Experimental Examples and Training Baseline BCI LSTM Decoder
In an experiment described in the paper, researchers first recorded a segment of neural data when a monkey reached for an object. As shown in the experimental example above: the monkey sat in front of a video screen, grasping a plane joystick that controlled the cursor’s position. The monkey performed touch actions on a series of targets randomly placed on the screen while we recorded neural activity from the primary motor cortex using implanted electrode arrays.
The researchers used this data to train a deep learning spike synthesizer, as shown in Figure b, training the baseline BCI LSTM decoder. The recorded spike sequences were fed into the BCI LSTM decoder.

Training Baseline BCI LSTM Decoder
Afterwards, they used the synthesizer to generate a large amount of similar (albeit fake) neural data. The specific steps are as follows:
Step 1. Train the spike synthesizer on the neural data from the first session of Monkey C (S.1, M.C) to learn the direct mapping from kinematics to spike sequences and capture the embedded neural attributes. Gaussian noise and actual kinematics were input into the spike synthesizer (composed of a generator and a reader). The spike synthesizer first learns the embedded neural attributes using the generator (a bidirectional LSTM recurrent neural network) through bidirectional time-varying generalizable internal representations (symbols t−1, t, t+1), thus generating realistic synthetic spike sequences.
Step 2. Adjust the spike synthesizer to generate synthetic spike sequences suited for another session or subject based on real kinematics and Gaussian noise. We first freeze the generator to retain previously learned embedded neural attributes or virtual neurons. Then, we replace and fine-tune the readout module using limited neural data from another session or subject (Session 2 of Monkey C (S.2, M.C) or Session 1 of Monkey M (S.1, M.M)). The fine-tuned readout module adjusts the captured expressions of these neural attributes to fit the spike sequences for another session or subject.
Step 3. Use the same small amount of real neural data (from Step 2) and a large number of synthetic spike sequences (from Step 2) to train the BCI decoder for another session or subject.

Overall Framework
Then, the research team combined the synthetic data with a small amount of new real data (either from the same monkey on a different day or from different monkeys) to train the BCI. This method allows the system to start and operate much faster than current standard methods. In fact, the researchers found that GAN-synthesized neural data improved the overall training speed of the BCI by up to 20 times.
“Combining less than a minute of real data with synthetic data achieves the effect of 20 minutes of real data,” Wen said.

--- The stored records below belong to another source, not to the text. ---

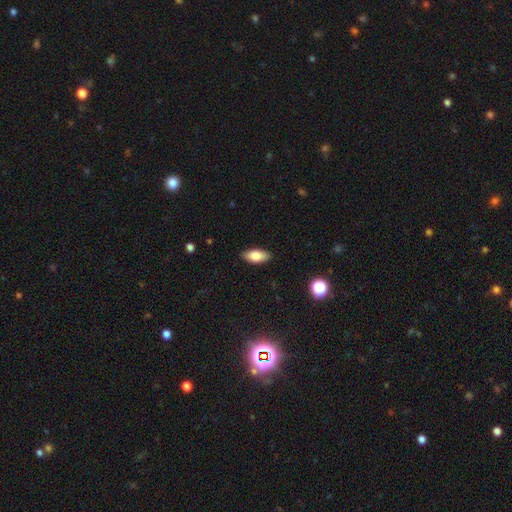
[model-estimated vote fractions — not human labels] A smooth galaxy with no disk features (81%) that is in between round and cigar-shaped (87%). Merging: none (88%).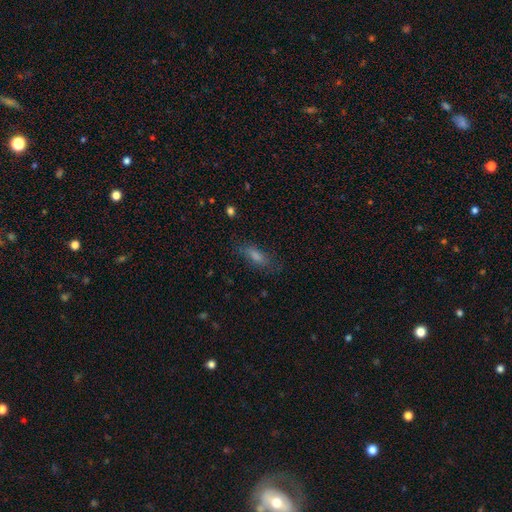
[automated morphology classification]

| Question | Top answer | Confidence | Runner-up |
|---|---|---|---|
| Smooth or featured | smooth | 54% | featured or disk (27%) |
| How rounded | in between | 57% | cigar-shaped (38%) |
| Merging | none | 73% | minor disturbance (17%) |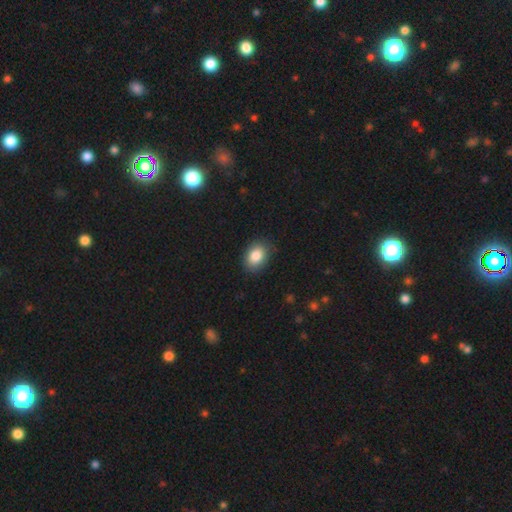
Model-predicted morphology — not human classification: smooth 85%, star or artifact 8%, featured or disk 7%. Down the decision tree: how rounded — in between (74%); merging — none (85%).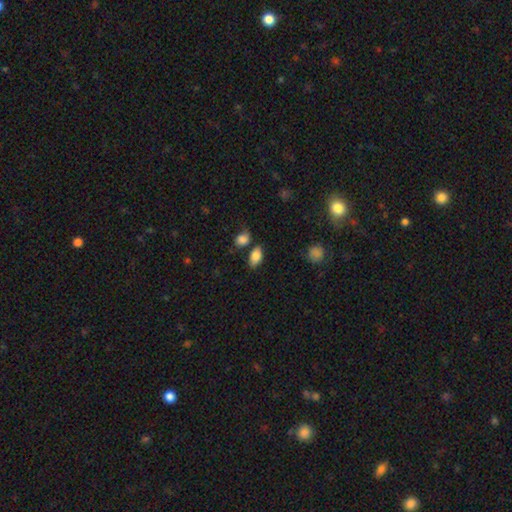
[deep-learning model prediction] The model was most divided on "merging": none: 70%, minor disturbance: 16%, merger: 10%, major disturbance: 4%. More confident: how rounded — in between (91%); smooth or featured — smooth (83%).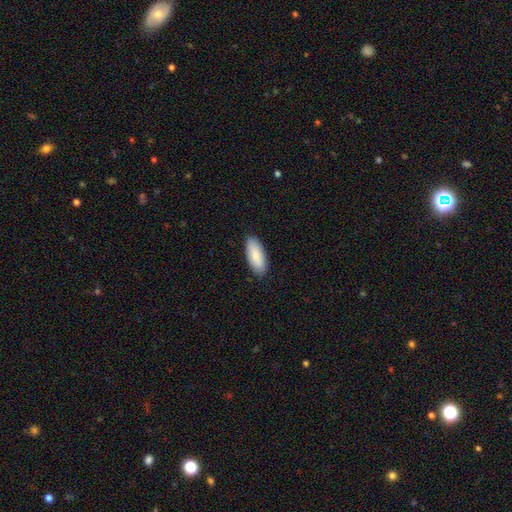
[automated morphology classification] Smooth or featured? smooth (86%)
How rounded? in between (81%)
Merging? none (88%)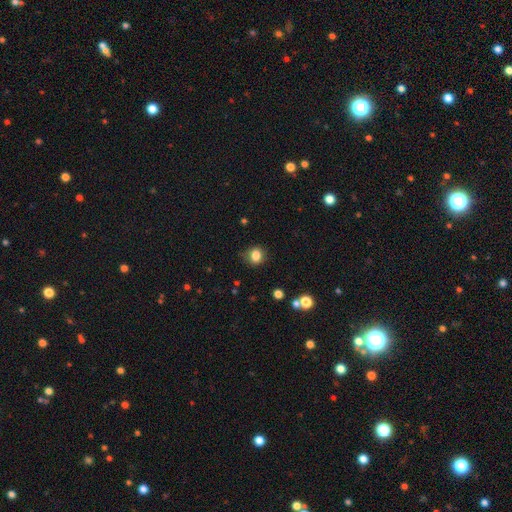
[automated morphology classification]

Normalized Position Activity Map, Constructed as a Histogram of Neural Activity as a Function of Position
“This is the first time we have seen artificial intelligence generate synthetic spike sequences to produce the tricks of thought or movement. This research is a key step toward making BCIs more suitable for practical use.”
Moreover, after a training phase of one experiment, the system quickly adapts to new phases or subjects using limited additional neural data.
Itti said, “This is a significant innovation—when this person imagines doing different actions, it generates fake data sequences that look like they come from the same person, and then uses this data to help learn the next person.”
In addition to BCIs, GAN-generated synthetic data can achieve breakthroughs in other AI fields that require large amounts of data by accelerating training and improving performance.